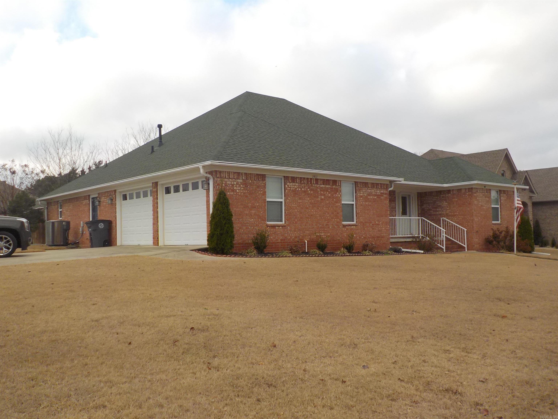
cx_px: 279
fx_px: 484
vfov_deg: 46.8
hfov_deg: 60.0
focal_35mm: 30
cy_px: 210
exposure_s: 1/500
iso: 125
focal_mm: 4.1
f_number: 3.3
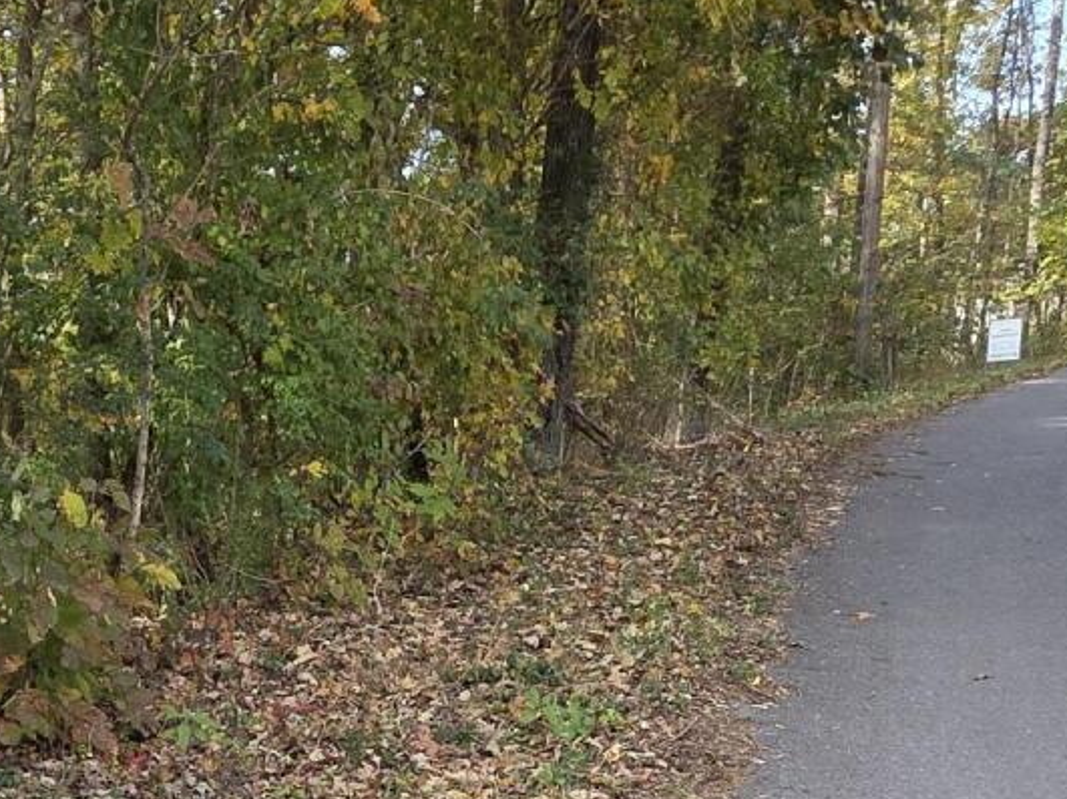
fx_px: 1510
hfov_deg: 35.2
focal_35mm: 49
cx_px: 0
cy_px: 897
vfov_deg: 27.0
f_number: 1.9
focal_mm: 2.2
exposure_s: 1/265
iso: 40
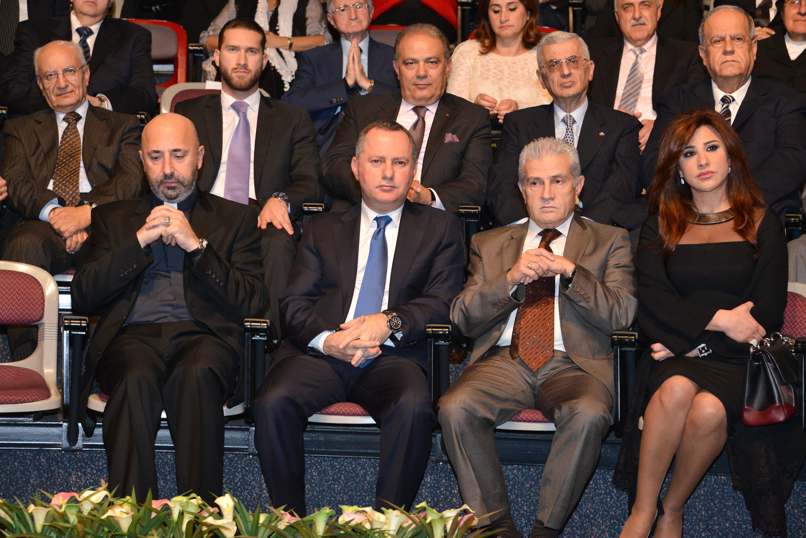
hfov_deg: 22.1
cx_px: 403
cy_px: 269
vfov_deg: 14.9
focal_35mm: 92
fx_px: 2060
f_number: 5.6
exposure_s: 1/80
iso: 1250
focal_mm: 92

■ **DIRECTIONS FOR THIS TASK**
Leave the pictures aside and transcribe only the lines from the one holding "f_number: 1.9" through the final line of the records above.

■ **EXERCISE RESPONSE**
f_number: 1.9
focal_mm: 2.2
exposure_s: 1/265
iso: 40
hfov_deg: 22.1
cx_px: 403
cy_px: 269
vfov_deg: 14.9
focal_35mm: 92
fx_px: 2060
f_number: 5.6
exposure_s: 1/80
iso: 1250
focal_mm: 92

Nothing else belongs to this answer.